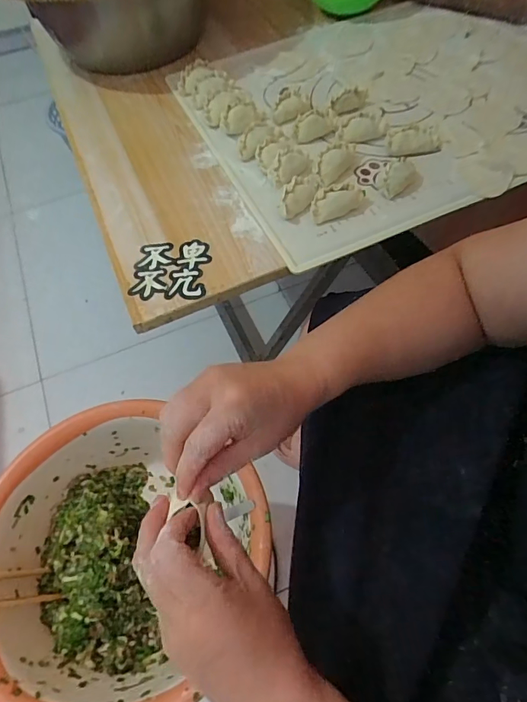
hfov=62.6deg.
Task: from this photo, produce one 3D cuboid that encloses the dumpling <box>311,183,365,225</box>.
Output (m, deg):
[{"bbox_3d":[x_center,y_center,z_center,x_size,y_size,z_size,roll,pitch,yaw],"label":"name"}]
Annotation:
[{"bbox_3d":[0.075,-0.153,0.443,0.056,0.019,0.027,-25,62,-12],"label":"dumpling"}]

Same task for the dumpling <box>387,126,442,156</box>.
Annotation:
[{"bbox_3d":[0.169,-0.236,0.488,0.062,0.016,0.032,-5,60,-1],"label":"dumpling"}]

__Exercise__:
Return every line from the one holding "Same task for" through the end of the data, exactly as it appears, with both ends kept and nothing else.

__Response to this exercise__:
Same task for the dumpling <box>387,126,442,156</box>.
Annotation:
[{"bbox_3d":[0.169,-0.236,0.488,0.062,0.016,0.032,-5,60,-1],"label":"dumpling"}]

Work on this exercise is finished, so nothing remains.